▶ _WORK INSTRUCTIONS_
Within the entries below, the lines from the one with "Integration Tests ensure" through the one with "The following test-types" are to be set down exactly, both ends kept.

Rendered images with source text

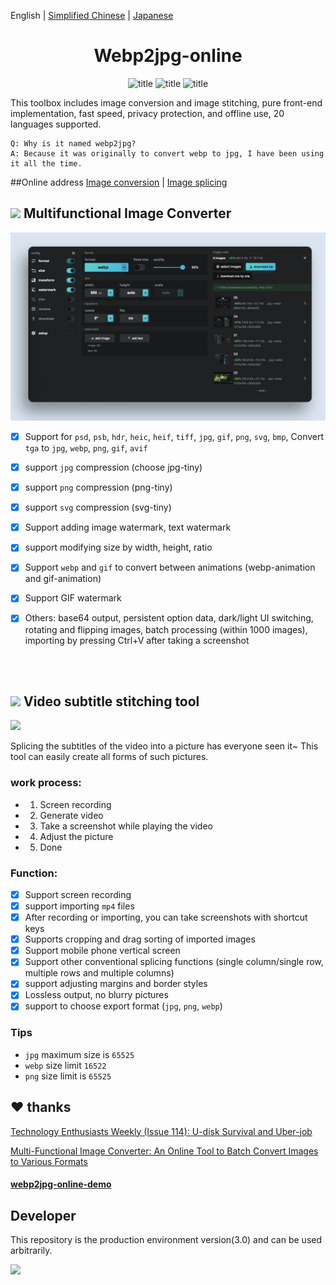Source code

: English | [Simplified Chinese](./README_CN.md) | [Japanese](./README_JP.md)

<center>
<!-- <img width="300" src="./doc/images/3.png" /> -->
<h1>Webp2jpg-online</h1>
<!-- from shields.io/ -->

![title](https://cdn.jsdelivr.net/gh/renzhezhilu/webp2jpg-online/cdn/badges/01.svg)
![title](https://cdn.jsdelivr.net/gh/renzhezhilu/webp2jpg-online/cdn/badges/02.svg)
![title](https://cdn.jsdelivr.net/gh/renzhezhilu/webp2jpg-online/cdn/badges/03.svg)

</center>

This toolbox includes image conversion and image stitching, pure front-end implementation, fast speed, privacy protection, and offline use, 20 languages ​​supported.
    
    Q: Why is it named webp2jpg?
    A: Because it was originally to convert webp to jpg, I have been using it all the time.

<!-- <img width="300" src="https://api.star-history.com/svg?repos=renzhezhilu/webp2jpg-online&type=Date" /> -->

##Online address
[Image conversion](https://imagestool.com/webp2jpg-online/)
| [Image splicing](https://imagestool.com/webp2jpg-online/splicing.html)

<h2>
    <img width="20" src="./doc/images/1.png" />
    Multifunctional Image Converter
</h2>
<img width="600" src="./cdn/webp2jpg_v3_ui.jpg" />


- [x] Support for `psd`, `psb`, `hdr`, `heic`, `heif`, `tiff`, `jpg`, `gif`, `png`, `svg`, `bmp`, Convert `tga` to `jpg`, `webp`, `png`, `gif`, `avif`
- [x] support `jpg` compression (choose jpg-tiny)
- [x] support `png` compression (png-tiny)
- [x] support `svg` compression (svg-tiny)
- [x] Support adding image watermark, text watermark
- [x] support modifying size by width, height, ratio
- [x] Support `webp` and `gif` to convert between animations (webp-animation and gif-animation)
- [x] Support GIF watermark
- [x] Others: base64 output, persistent option data, dark/light UI switching, rotating and flipping images, batch processing (within 1000 images), importing by pressing Ctrl+V after taking a screenshot



<br/>
<br/>

<h2>
    <img width="20" src="./doc/images/2.png" />
    Video subtitle stitching tool
</h2>

<img width="600" src="./cdn/splicing/ui.jpg" />

Splicing the subtitles of the video into a picture has everyone seen it~ This tool can easily create all forms of such pictures.





### work process:

- 1. Screen recording
- 2. Generate video
- 3. Take a screenshot while playing the video
- 4. Adjust the picture
- 5. Done
  
### Function:


- [x] Support screen recording
- [x] support importing `mp4` files
- [x] After recording or importing, you can take screenshots with shortcut keys
- [x] Supports cropping and drag sorting of imported images
- [x] Support mobile phone vertical screen
- [x] Support other conventional splicing functions (single column/single row, multiple rows and multiple columns)
- [x] support adjusting margins and border styles
- [x] Lossless output, no blurry pictures
- [x] support to choose export format (`jpg`, `png`, `webp`)

### Tips
- `jpg` maximum size is `65525`
- `webp` size limit `16522`
- `png` size limit is `65525`

## ❤ thanks

[Technology Enthusiasts Weekly (Issue 114): U-disk Survival and Uber-job](http://www.ruanyifeng.com/blog/2020/07/weekly-issue-114.html)

[Multi-Functional Image Converter: An Online Tool to Batch Convert Images to Various Formats ](https://frontendfoc.us/issues/511)

#### [webp2jpg-online-demo](https://github.com/renzhezhilu/webp2jpg-online-demo)

## Developer
This repository is the production environment version(3.0) and can be used arbitrarily.

<img width="600" src="https://api.star-history.com/svg?repos=renzhezhilu/webp2jpg-online&type=Date" />
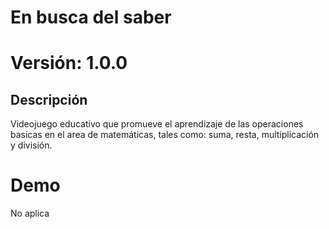 # En busca del saber
# Versión: 1.0.0

Descripción
------------

Videojuego educativo que promueve el aprendizaje de las operaciones basicas en el area de matemáticas, tales como: suma, resta, multiplicación y división.

# Demo

No aplica
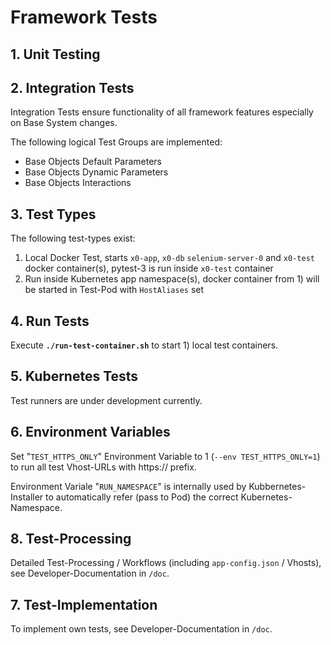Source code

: # Framework Tests

## 1. Unit Testing

## 2. Integration Tests

Integration Tests ensure functionality of all framework features especially on Base System changes.

The following logical Test Groups are implemented:

* Base Objects Default Parameters
* Base Objects Dynamic Parameters
* Base Objects Interactions

## 3. Test Types

The following test-types exist:

1. Local Docker Test, starts `x0-app`, `x0-db` `selenium-server-0` and `x0-test` docker container(s), pytest-3 is run inside `x0-test` container
2. Run inside Kubernetes app namespace(s), docker container from 1) will be started in Test-Pod with `HostAliases` set

## 4. Run Tests

Execute **`./run-test-container.sh`** to start 1) local test containers.

## 5. Kubernetes Tests

Test runners are under development currently.

## 6. Environment Variables

Set "`TEST_HTTPS_ONLY`" Environment Variable to 1 (`--env TEST_HTTPS_ONLY=1`) to run all test Vhost-URLs with https:// prefix.

Environment Variale "`RUN_NAMESPACE`" is internally used by Kubbernetes-Installer to automatically refer (pass to Pod) the correct Kubernetes-Namespace.

## 8. Test-Processing

Detailed Test-Processing / Workflows (including `app-config.json` / Vhosts), see Developer-Documentation in `/doc`.

## 7. Test-Implementation

To implement own tests, see Developer-Documentation in `/doc`.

▶ _WRITTEN RESPONSE_
Integration Tests ensure functionality of all framework features especially on Base System changes.

The following logical Test Groups are implemented:

* Base Objects Default Parameters
* Base Objects Dynamic Parameters
* Base Objects Interactions

## 3. Test Types

The following test-types exist:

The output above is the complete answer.